BEGIN INPUT FOR THIS TASK

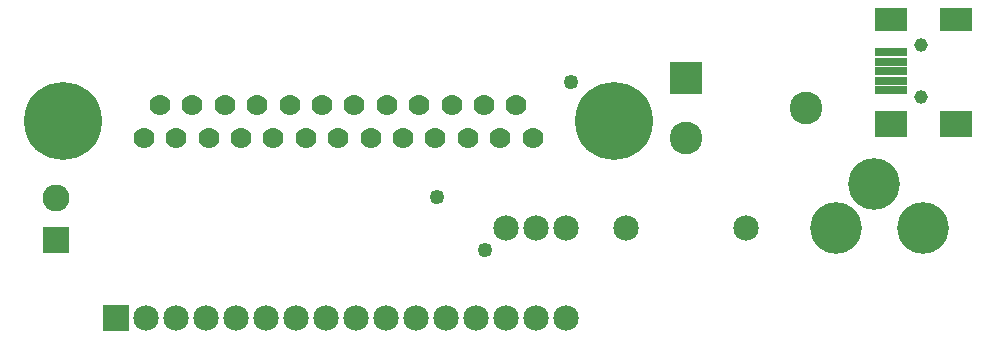
<source format=gts>
G04 MADE WITH FRITZING*
G04 WWW.FRITZING.ORG*
G04 DOUBLE SIDED*
G04 HOLES PLATED*
G04 CONTOUR ON CENTER OF CONTOUR VECTOR*
%ASAXBY*%
%FSLAX23Y23*%
%MOIN*%
%OFA0B0*%
%SFA1.0B1.0*%
%ADD10C,0.085000*%
%ADD11C,0.172000*%
%ADD12C,0.045433*%
%ADD13C,0.070000*%
%ADD14C,0.260000*%
%ADD15C,0.135000*%
%ADD16C,0.109000*%
%ADD17C,0.090000*%
%ADD18C,0.049370*%
%ADD19R,0.085000X0.085000*%
%ADD20R,0.108425X0.029685*%
%ADD21R,0.108425X0.088740*%
%ADD22R,0.109000X0.109000*%
%ADD23R,0.090000X0.090000*%
%ADD24R,0.001000X0.001000*%
%LNMASK1*%
G90*
G70*
G54D10*
X1648Y377D03*
X1748Y377D03*
X1848Y377D03*
X2048Y377D03*
X2448Y377D03*
X348Y77D03*
X448Y77D03*
X548Y77D03*
X648Y77D03*
X748Y77D03*
X848Y77D03*
X948Y77D03*
X1048Y77D03*
X1148Y77D03*
X1248Y77D03*
X1348Y77D03*
X1448Y77D03*
X1548Y77D03*
X1648Y77D03*
X1748Y77D03*
X1848Y77D03*
G54D11*
X2748Y377D03*
X3037Y378D03*
X2874Y525D03*
X2748Y377D03*
X3037Y378D03*
X2874Y525D03*
G54D12*
X3030Y813D03*
X3030Y987D03*
X3030Y813D03*
X3030Y987D03*
G54D13*
X1736Y677D03*
X1628Y677D03*
X1520Y677D03*
X1412Y677D03*
X1304Y677D03*
X1196Y677D03*
X1088Y677D03*
X980Y677D03*
X872Y677D03*
X764Y677D03*
X656Y677D03*
X548Y677D03*
X440Y677D03*
X1682Y789D03*
X1574Y789D03*
X1466Y789D03*
X1358Y789D03*
X1250Y789D03*
X1142Y789D03*
X1034Y789D03*
X926Y789D03*
X818Y789D03*
X710Y789D03*
X602Y789D03*
X494Y789D03*
G54D14*
X2006Y733D03*
X170Y733D03*
G54D15*
X2006Y733D03*
X170Y733D03*
G54D16*
X2248Y677D03*
X2248Y877D03*
X2648Y777D03*
G54D17*
X148Y339D03*
X148Y477D03*
G54D18*
X1864Y864D03*
X1576Y304D03*
X1416Y480D03*
G54D19*
X348Y78D03*
G54D20*
X2932Y900D03*
X2932Y869D03*
X2932Y963D03*
X2932Y932D03*
G54D21*
X3148Y723D03*
X2932Y723D03*
G54D20*
X2932Y837D03*
G54D22*
X2248Y877D03*
G54D23*
X148Y339D03*
G54D24*
X2878Y1112D02*
X2985Y1112D01*
X3094Y1112D02*
X3202Y1112D01*
X2878Y1111D02*
X2985Y1111D01*
X3094Y1111D02*
X3202Y1111D01*
X2878Y1110D02*
X2985Y1110D01*
X3094Y1110D02*
X3202Y1110D01*
X2878Y1109D02*
X2985Y1109D01*
X3094Y1109D02*
X3202Y1109D01*
X2878Y1108D02*
X2985Y1108D01*
X3094Y1108D02*
X3202Y1108D01*
X2878Y1107D02*
X2985Y1107D01*
X3094Y1107D02*
X3202Y1107D01*
X2878Y1106D02*
X2985Y1106D01*
X3094Y1106D02*
X3202Y1106D01*
X2878Y1105D02*
X2985Y1105D01*
X3094Y1105D02*
X3202Y1105D01*
X2878Y1104D02*
X2985Y1104D01*
X3094Y1104D02*
X3202Y1104D01*
X2878Y1103D02*
X2985Y1103D01*
X3094Y1103D02*
X3202Y1103D01*
X2878Y1102D02*
X2985Y1102D01*
X3094Y1102D02*
X3202Y1102D01*
X2878Y1101D02*
X2985Y1101D01*
X3094Y1101D02*
X3202Y1101D01*
X2878Y1100D02*
X2985Y1100D01*
X3094Y1100D02*
X3202Y1100D01*
X2878Y1099D02*
X2985Y1099D01*
X3094Y1099D02*
X3202Y1099D01*
X2878Y1098D02*
X2985Y1098D01*
X3094Y1098D02*
X3202Y1098D01*
X2878Y1097D02*
X2985Y1097D01*
X3094Y1097D02*
X3202Y1097D01*
X2878Y1096D02*
X2985Y1096D01*
X3094Y1096D02*
X3202Y1096D01*
X2878Y1095D02*
X2985Y1095D01*
X3094Y1095D02*
X3202Y1095D01*
X2878Y1094D02*
X2985Y1094D01*
X3094Y1094D02*
X3202Y1094D01*
X2878Y1093D02*
X2985Y1093D01*
X3094Y1093D02*
X3202Y1093D01*
X2878Y1092D02*
X2985Y1092D01*
X3094Y1092D02*
X3202Y1092D01*
X2878Y1091D02*
X2985Y1091D01*
X3094Y1091D02*
X3202Y1091D01*
X2878Y1090D02*
X2985Y1090D01*
X3094Y1090D02*
X3202Y1090D01*
X2878Y1089D02*
X2985Y1089D01*
X3094Y1089D02*
X3202Y1089D01*
X2878Y1088D02*
X2985Y1088D01*
X3094Y1088D02*
X3202Y1088D01*
X2878Y1087D02*
X2985Y1087D01*
X3094Y1087D02*
X3202Y1087D01*
X2878Y1086D02*
X2985Y1086D01*
X3094Y1086D02*
X3202Y1086D01*
X2878Y1085D02*
X2985Y1085D01*
X3094Y1085D02*
X3202Y1085D01*
X2878Y1084D02*
X2985Y1084D01*
X3094Y1084D02*
X3202Y1084D01*
X2878Y1083D02*
X2985Y1083D01*
X3094Y1083D02*
X3202Y1083D01*
X2878Y1082D02*
X2985Y1082D01*
X3094Y1082D02*
X3202Y1082D01*
X2878Y1081D02*
X2985Y1081D01*
X3094Y1081D02*
X3202Y1081D01*
X2878Y1080D02*
X2985Y1080D01*
X3094Y1080D02*
X3202Y1080D01*
X2878Y1079D02*
X2985Y1079D01*
X3094Y1079D02*
X3202Y1079D01*
X2878Y1078D02*
X2985Y1078D01*
X3094Y1078D02*
X3202Y1078D01*
X2878Y1077D02*
X2985Y1077D01*
X3094Y1077D02*
X3202Y1077D01*
X2878Y1076D02*
X2985Y1076D01*
X3094Y1076D02*
X3202Y1076D01*
X2878Y1075D02*
X2985Y1075D01*
X3094Y1075D02*
X3202Y1075D01*
X2878Y1074D02*
X2985Y1074D01*
X3094Y1074D02*
X3202Y1074D01*
X2878Y1073D02*
X2985Y1073D01*
X3094Y1073D02*
X3202Y1073D01*
X2878Y1072D02*
X2985Y1072D01*
X3094Y1072D02*
X3202Y1072D01*
X2878Y1071D02*
X2985Y1071D01*
X3094Y1071D02*
X3202Y1071D01*
X2878Y1070D02*
X2985Y1070D01*
X3094Y1070D02*
X3202Y1070D01*
X2878Y1069D02*
X2985Y1069D01*
X3094Y1069D02*
X3202Y1069D01*
X2878Y1068D02*
X2985Y1068D01*
X3094Y1068D02*
X3202Y1068D01*
X2878Y1067D02*
X2985Y1067D01*
X3094Y1067D02*
X3202Y1067D01*
X2878Y1066D02*
X2985Y1066D01*
X3094Y1066D02*
X3202Y1066D01*
X2878Y1065D02*
X2985Y1065D01*
X3094Y1065D02*
X3202Y1065D01*
X2878Y1064D02*
X2985Y1064D01*
X3094Y1064D02*
X3202Y1064D01*
X2878Y1063D02*
X2985Y1063D01*
X3094Y1063D02*
X3202Y1063D01*
X2878Y1062D02*
X2985Y1062D01*
X3094Y1062D02*
X3202Y1062D01*
X2878Y1061D02*
X2985Y1061D01*
X3094Y1061D02*
X3202Y1061D01*
X2878Y1060D02*
X2985Y1060D01*
X3094Y1060D02*
X3202Y1060D01*
X2878Y1059D02*
X2985Y1059D01*
X3094Y1059D02*
X3202Y1059D01*
X2878Y1058D02*
X2985Y1058D01*
X3094Y1058D02*
X3202Y1058D01*
X2878Y1057D02*
X2985Y1057D01*
X3094Y1057D02*
X3202Y1057D01*
X2878Y1056D02*
X2985Y1056D01*
X3094Y1056D02*
X3202Y1056D01*
X2878Y1055D02*
X2985Y1055D01*
X3094Y1055D02*
X3202Y1055D01*
X2878Y1054D02*
X2985Y1054D01*
X3094Y1054D02*
X3202Y1054D01*
X2878Y1053D02*
X2985Y1053D01*
X3094Y1053D02*
X3202Y1053D01*
X2878Y1052D02*
X2985Y1052D01*
X3094Y1052D02*
X3202Y1052D01*
X2878Y1051D02*
X2985Y1051D01*
X3094Y1051D02*
X3202Y1051D01*
X2878Y1050D02*
X2985Y1050D01*
X3094Y1050D02*
X3202Y1050D01*
X2878Y1049D02*
X2985Y1049D01*
X3094Y1049D02*
X3202Y1049D01*
X2878Y1048D02*
X2985Y1048D01*
X3094Y1048D02*
X3202Y1048D01*
X2878Y1047D02*
X2985Y1047D01*
X3094Y1047D02*
X3202Y1047D01*
X2878Y1046D02*
X2985Y1046D01*
X3094Y1046D02*
X3202Y1046D01*
X2878Y1045D02*
X2985Y1045D01*
X3094Y1045D02*
X3202Y1045D01*
X2878Y1044D02*
X2985Y1044D01*
X3094Y1044D02*
X3202Y1044D01*
X2878Y1043D02*
X2985Y1043D01*
X3094Y1043D02*
X3202Y1043D01*
X2878Y1042D02*
X2985Y1042D01*
X3094Y1042D02*
X3202Y1042D01*
X2878Y1041D02*
X2985Y1041D01*
X3094Y1041D02*
X3202Y1041D01*
X2878Y1040D02*
X2985Y1040D01*
X3094Y1040D02*
X3202Y1040D01*
X2878Y1039D02*
X2985Y1039D01*
X3094Y1039D02*
X3202Y1039D01*
X2878Y1038D02*
X2985Y1038D01*
X3094Y1038D02*
X3202Y1038D01*
X2878Y1037D02*
X2985Y1037D01*
X3094Y1037D02*
X3202Y1037D01*
X2878Y1036D02*
X2985Y1036D01*
X3094Y1036D02*
X3202Y1036D01*
X2878Y1035D02*
X2985Y1035D01*
X3094Y1035D02*
X3202Y1035D01*
X2878Y1034D02*
X2985Y1034D01*
X3094Y1034D02*
X3202Y1034D01*
D02*
G04 End of Mask1*
M02*
</source>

END INPUT FOR THIS TASK

» PROBLEM TO WORK ON: Your answer should consist of the lines of the listing that contain "FRITZING", copied as they stand.

» FINISHED EXERCISE:
G04 MADE WITH FRITZING*
G04 WWW.FRITZING.ORG*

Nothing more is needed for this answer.